Of course there are operating conditions that simply do not support direct apply methods, and in these cases the 9550 has been adapted to bring the same Intelligent MotionTM benefits to a more traditional style of label application. The Front of Pack applicator, for example, uses a top-mounted swing arm with 305mm reach, and as the system is precisely controlled and constantly adjusted, downtime commonly associated with jammed or snagged labels can be significantly reduced. For applications where height variation occurs, there is also a version that utilises a telescopic tamp.
Another significant advance is having a single integrated touchscreen user interface (UI), as opposed to separate UIs for both the applicator and the printer. Through having one UI you drastically simplify set up and daily operations as you only have to familiarise yourself with one interface. The job files are stored directly on the UI itself in an on-board database and do not require a PC connection each time an operator needs to upload a new job. This is a far more efficient process which ultimately makes a significant contribution to uptime.
What are the primary benefits of the latest LPA printers?
There are several benefits linked to the technological advancements in LPA printers, the first being improved Total Cost of Ownership (TCO). Three things intrinsically linked to TCO are availability, performance and quality. Will your LPA system be ready to do its job when you need it to, at the speeds you require and to the quality levels that you and your customers demand? With the improvements we have outlined with regard to the 9550, the answer is a resounding yes, allowing as it does a production speed of 150 packs per minute (for typical 4” x 6” GS1 barcode labels) at a consistently high quality.
Maximising uptime is of the essence in fast-paced production environments. A line that is not running is not earning money, but there are certain elements that will require attention that cannot be avoided – for example, ribbon and label replacements. By simplifying the web path on the 9550, training is very straightforward for operators and both label and ribbon changes can be completed within just 60 seconds. In addition, the system has a patented ribbon save feature, which raises the printhead when it is not printing, minimising ribbon usage and its associated costs.

· · ·

Directions. Continue the text on LPA printers, starting right after its final sentence.

[Saved entries]
· · ·

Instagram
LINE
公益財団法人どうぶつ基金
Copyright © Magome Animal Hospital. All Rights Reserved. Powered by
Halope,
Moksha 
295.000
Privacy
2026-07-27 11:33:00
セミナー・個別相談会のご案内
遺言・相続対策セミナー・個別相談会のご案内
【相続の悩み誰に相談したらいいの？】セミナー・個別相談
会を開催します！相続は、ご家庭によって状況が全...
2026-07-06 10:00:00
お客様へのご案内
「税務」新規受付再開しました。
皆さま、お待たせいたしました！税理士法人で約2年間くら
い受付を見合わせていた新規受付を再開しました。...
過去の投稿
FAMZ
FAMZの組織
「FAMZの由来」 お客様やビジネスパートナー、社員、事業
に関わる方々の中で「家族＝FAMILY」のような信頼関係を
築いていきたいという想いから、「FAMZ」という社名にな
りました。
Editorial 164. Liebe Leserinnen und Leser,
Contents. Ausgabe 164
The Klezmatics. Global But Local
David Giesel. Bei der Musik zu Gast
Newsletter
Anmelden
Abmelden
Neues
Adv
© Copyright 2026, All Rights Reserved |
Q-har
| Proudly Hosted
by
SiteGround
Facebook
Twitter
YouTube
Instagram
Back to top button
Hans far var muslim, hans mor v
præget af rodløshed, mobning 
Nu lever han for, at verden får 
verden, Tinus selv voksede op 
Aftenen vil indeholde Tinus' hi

· · ·

Written reply.
Enhanced usability, facilitated by the easy-to-use UI, is a big plus point. It is a familiar interface for Videojet systems, therefore any operators using other Videojet coding equipment can quickly adopt this. Multiple code assurance features make it very difficult to enter erroneous codes, which significantly reduces the risk of product waste, or worse – product recalls. Supply chain integrity is everything, so ensuring the correct codes are placed every time is paramount.
All of these benefits combine to give manufacturers a system that is highly efficient, easy to operate and above all offers attractive return on investment (ROI) figures.
Where are you seeing the greatest demand for LPA systems?
End-of-line applications are the main focus for LPA – essentially applications where primary packages are placed into cases in a near continuous process. However, there is often a need to label larger POS packaging, or in some cases larger primary packages, such as clamshells for strawberries for example.
In geographical terms, automated labeling is most prevalent in developed economies such as North America and Western Europe. However, there are applications all over the world and some of the high growth economies offer the opportunity to convert from manual labeling.
Most industries will have a need to print on to a shipping case, but due to regulatory requirements this is a must for the food, beverage and pharmaceutical industries. These sectors are driven by high demand and therefore need to maintain high uptime and throughput. They cannot afford to have bottlenecks caused by lack of labeler availability and so are increasingly looking for a solution that is reliable, fast and requires minimal maintenance.